- Extracted text -
┌──

Training¶

GLiNER can be easily fine-tuned thanks to its architecture and carefully pre-trained models available on Hugging Face.

Quickstart¶

Installation¶

To install GLiNER with training dependencies:

# Install with training support
pip install gliner[training]

Simple Training Example¶

from gliner import GLiNER

# Load a pretrained model
model = GLiNER.from_pretrained("urchade/gliner_small-v2.1")

# Define your training data
train_data = [
    {
        "tokenized_text": ["Apple", "Inc.", "is", "headquartered", "in", "Cupertino"],
        "ner": [[0, 1, "organization"], [5, 5, "location"]]
    },
    {
        "tokenized_text": ["Steve", "Jobs", "founded", "Apple"],
        "ner": [[0, 1, "person"], [3, 3, "organization"]]
    }
]

# Train the model
trainer = model.train_model(
    train_dataset=train_data,
    eval_dataset=train_data,  # Use separate eval data in practice
    output_dir="./my_model",
    max_steps=1000,
    learning_rate=5e-5,
    per_device_train_batch_size=8,
)

# Save the trained model
trainer.save_model()

Dataset Format¶

Basic Format¶

GLiNER expects training data as a list of dictionaries with the following structure:

{
    "tokenized_text": List[str],  # List of tokens
    "ner": List[List[Union[int, str]]]  # Entity annotations: [[start, end, label], ...]
}

Important Notes:

tokenized_text: Pre-tokenized text as a list of tokens (words)

└──

- Written problem -
Reproduce the GLiNER training text above in full, word for word.

[Saved data entries]
┌──

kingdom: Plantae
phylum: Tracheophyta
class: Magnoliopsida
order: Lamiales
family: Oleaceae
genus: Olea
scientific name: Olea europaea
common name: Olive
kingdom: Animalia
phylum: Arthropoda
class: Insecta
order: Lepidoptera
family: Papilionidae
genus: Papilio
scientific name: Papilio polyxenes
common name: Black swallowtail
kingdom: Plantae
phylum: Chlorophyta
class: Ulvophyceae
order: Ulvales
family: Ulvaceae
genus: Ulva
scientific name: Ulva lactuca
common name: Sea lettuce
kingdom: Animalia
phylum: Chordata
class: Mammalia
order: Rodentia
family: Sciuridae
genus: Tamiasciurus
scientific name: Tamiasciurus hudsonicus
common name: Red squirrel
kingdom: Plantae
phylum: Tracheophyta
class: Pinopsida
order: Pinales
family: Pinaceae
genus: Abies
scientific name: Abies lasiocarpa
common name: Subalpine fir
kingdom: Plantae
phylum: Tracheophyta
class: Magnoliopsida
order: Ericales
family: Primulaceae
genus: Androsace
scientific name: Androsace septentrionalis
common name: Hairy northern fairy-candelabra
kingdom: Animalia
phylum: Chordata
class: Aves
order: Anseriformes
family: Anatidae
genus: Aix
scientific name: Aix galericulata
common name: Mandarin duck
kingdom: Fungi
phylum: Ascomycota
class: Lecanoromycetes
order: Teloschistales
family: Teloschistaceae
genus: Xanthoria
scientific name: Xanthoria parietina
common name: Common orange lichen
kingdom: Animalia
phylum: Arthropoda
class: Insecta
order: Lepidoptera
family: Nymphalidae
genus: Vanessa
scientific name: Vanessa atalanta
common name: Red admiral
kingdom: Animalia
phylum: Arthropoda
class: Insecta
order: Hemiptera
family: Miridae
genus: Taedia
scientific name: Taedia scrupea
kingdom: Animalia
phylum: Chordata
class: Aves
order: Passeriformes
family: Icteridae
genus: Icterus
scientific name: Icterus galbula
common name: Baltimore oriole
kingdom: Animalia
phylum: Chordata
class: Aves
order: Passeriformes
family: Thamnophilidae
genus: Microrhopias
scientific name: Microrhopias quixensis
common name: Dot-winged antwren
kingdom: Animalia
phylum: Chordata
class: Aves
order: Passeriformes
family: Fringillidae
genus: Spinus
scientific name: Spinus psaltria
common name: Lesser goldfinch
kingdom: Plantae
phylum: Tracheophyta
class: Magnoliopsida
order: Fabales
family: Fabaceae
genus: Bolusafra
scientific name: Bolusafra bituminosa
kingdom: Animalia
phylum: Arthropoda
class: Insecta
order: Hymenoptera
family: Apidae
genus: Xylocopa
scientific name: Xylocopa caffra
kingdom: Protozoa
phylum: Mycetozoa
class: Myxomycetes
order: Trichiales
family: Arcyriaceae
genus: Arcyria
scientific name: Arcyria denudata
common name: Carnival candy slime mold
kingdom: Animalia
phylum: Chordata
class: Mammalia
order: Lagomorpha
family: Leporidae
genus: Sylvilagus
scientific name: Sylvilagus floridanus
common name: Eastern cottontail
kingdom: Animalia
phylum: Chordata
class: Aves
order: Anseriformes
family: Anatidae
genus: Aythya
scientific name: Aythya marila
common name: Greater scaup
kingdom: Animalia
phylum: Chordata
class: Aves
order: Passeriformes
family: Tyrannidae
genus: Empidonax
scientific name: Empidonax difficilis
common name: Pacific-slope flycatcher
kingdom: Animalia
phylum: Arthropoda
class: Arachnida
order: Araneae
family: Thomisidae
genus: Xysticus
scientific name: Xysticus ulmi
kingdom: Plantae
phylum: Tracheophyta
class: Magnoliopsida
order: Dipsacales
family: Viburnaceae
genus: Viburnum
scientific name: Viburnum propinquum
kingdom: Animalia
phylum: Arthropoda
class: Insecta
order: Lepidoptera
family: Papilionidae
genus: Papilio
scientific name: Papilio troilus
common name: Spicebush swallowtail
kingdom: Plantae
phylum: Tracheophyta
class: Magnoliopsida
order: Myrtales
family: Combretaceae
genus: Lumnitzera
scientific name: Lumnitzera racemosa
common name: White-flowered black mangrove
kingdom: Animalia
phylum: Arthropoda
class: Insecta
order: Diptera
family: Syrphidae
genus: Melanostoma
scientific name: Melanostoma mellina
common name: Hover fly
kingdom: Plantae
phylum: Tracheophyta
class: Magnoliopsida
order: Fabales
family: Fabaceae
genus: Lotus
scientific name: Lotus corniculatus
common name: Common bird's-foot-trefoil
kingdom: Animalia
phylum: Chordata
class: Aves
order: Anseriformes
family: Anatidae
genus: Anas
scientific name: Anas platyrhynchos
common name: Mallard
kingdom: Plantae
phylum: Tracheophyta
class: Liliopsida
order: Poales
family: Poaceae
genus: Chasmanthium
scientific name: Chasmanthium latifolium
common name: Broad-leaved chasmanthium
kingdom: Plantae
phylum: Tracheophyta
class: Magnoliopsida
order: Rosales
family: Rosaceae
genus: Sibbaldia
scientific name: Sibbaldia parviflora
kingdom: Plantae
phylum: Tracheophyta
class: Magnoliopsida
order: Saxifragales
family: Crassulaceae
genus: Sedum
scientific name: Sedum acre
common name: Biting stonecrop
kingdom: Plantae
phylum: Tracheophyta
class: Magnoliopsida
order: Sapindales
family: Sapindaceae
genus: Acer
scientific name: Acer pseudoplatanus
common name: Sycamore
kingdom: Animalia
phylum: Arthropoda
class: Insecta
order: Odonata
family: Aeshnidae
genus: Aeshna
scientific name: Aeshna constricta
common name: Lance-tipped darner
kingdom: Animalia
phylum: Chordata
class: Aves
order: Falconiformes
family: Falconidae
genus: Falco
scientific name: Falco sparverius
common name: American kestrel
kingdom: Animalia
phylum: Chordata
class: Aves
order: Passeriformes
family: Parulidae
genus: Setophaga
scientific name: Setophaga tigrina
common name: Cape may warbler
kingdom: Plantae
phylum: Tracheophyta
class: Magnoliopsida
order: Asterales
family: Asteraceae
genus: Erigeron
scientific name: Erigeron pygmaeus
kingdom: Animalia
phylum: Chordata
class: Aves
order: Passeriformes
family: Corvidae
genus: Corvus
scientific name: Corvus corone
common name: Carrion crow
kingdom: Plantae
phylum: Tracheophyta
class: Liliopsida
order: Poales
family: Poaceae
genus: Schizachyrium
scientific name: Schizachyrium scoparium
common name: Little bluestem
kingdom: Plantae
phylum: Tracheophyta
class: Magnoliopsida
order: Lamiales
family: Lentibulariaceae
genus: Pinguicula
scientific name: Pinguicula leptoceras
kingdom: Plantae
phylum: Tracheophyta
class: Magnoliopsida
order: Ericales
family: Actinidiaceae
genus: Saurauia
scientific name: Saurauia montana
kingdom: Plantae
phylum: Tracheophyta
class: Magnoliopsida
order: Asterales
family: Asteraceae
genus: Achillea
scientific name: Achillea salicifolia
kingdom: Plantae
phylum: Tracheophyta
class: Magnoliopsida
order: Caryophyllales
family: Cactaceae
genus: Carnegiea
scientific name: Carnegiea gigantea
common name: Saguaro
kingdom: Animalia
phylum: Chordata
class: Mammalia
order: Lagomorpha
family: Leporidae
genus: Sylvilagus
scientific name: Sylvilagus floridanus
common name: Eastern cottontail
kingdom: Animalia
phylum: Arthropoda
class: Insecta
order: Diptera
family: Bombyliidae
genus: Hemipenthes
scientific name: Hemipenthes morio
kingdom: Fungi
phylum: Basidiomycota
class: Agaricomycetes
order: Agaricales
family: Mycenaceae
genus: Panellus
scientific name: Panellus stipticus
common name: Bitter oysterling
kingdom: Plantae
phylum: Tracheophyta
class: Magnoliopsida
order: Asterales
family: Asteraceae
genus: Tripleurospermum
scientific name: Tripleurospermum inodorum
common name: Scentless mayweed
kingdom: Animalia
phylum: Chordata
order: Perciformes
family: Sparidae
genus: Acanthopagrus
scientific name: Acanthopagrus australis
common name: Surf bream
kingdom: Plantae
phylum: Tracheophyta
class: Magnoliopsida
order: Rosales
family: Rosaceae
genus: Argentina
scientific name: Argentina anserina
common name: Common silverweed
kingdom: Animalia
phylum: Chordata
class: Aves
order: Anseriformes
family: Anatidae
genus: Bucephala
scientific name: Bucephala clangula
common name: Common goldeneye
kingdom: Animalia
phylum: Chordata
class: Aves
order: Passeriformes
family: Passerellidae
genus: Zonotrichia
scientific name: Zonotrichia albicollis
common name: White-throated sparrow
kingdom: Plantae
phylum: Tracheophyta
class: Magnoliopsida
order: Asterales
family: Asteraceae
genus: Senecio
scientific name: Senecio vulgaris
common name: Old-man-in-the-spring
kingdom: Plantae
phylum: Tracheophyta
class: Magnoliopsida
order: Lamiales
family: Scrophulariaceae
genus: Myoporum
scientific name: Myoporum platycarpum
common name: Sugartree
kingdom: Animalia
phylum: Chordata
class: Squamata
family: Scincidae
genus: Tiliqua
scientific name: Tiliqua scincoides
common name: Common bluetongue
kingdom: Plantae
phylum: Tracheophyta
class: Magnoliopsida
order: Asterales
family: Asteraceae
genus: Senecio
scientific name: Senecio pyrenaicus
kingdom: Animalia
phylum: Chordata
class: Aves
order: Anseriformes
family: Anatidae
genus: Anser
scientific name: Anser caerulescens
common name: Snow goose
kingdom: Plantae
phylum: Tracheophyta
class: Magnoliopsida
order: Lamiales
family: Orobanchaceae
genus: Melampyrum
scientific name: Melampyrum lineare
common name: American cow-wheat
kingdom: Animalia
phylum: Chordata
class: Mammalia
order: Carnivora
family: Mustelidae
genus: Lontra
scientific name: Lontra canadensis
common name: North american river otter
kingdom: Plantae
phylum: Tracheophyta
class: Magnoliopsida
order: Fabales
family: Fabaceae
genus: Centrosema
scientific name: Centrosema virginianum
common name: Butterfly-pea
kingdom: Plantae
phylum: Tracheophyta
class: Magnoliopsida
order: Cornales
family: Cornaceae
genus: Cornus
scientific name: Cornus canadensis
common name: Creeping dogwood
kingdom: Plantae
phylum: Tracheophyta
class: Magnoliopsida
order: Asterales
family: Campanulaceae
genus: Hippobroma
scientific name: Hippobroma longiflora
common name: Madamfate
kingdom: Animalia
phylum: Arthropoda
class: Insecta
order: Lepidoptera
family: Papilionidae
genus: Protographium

└──

- Exercise response -
Training¶

GLiNER can be easily fine-tuned thanks to its architecture and carefully pre-trained models available on Hugging Face.

Quickstart¶

Installation¶

To install GLiNER with training dependencies:

# Install with training support
pip install gliner[training]

Simple Training Example¶

from gliner import GLiNER

# Load a pretrained model
model = GLiNER.from_pretrained("urchade/gliner_small-v2.1")

# Define your training data
train_data = [
    {
        "tokenized_text": ["Apple", "Inc.", "is", "headquartered", "in", "Cupertino"],
        "ner": [[0, 1, "organization"], [5, 5, "location"]]
    },
    {
        "tokenized_text": ["Steve", "Jobs", "founded", "Apple"],
        "ner": [[0, 1, "person"], [3, 3, "organization"]]
    }
]

# Train the model
trainer = model.train_model(
    train_dataset=train_data,
    eval_dataset=train_data,  # Use separate eval data in practice
    output_dir="./my_model",
    max_steps=1000,
    learning_rate=5e-5,
    per_device_train_batch_size=8,
)

# Save the trained model
trainer.save_model()

Dataset Format¶

Basic Format¶

GLiNER expects training data as a list of dictionaries with the following structure:

{
    "tokenized_text": List[str],  # List of tokens
    "ner": List[List[Union[int, str]]]  # Entity annotations: [[start, end, label], ...]
}

Important Notes:

tokenized_text: Pre-tokenized text as a list of tokens (words)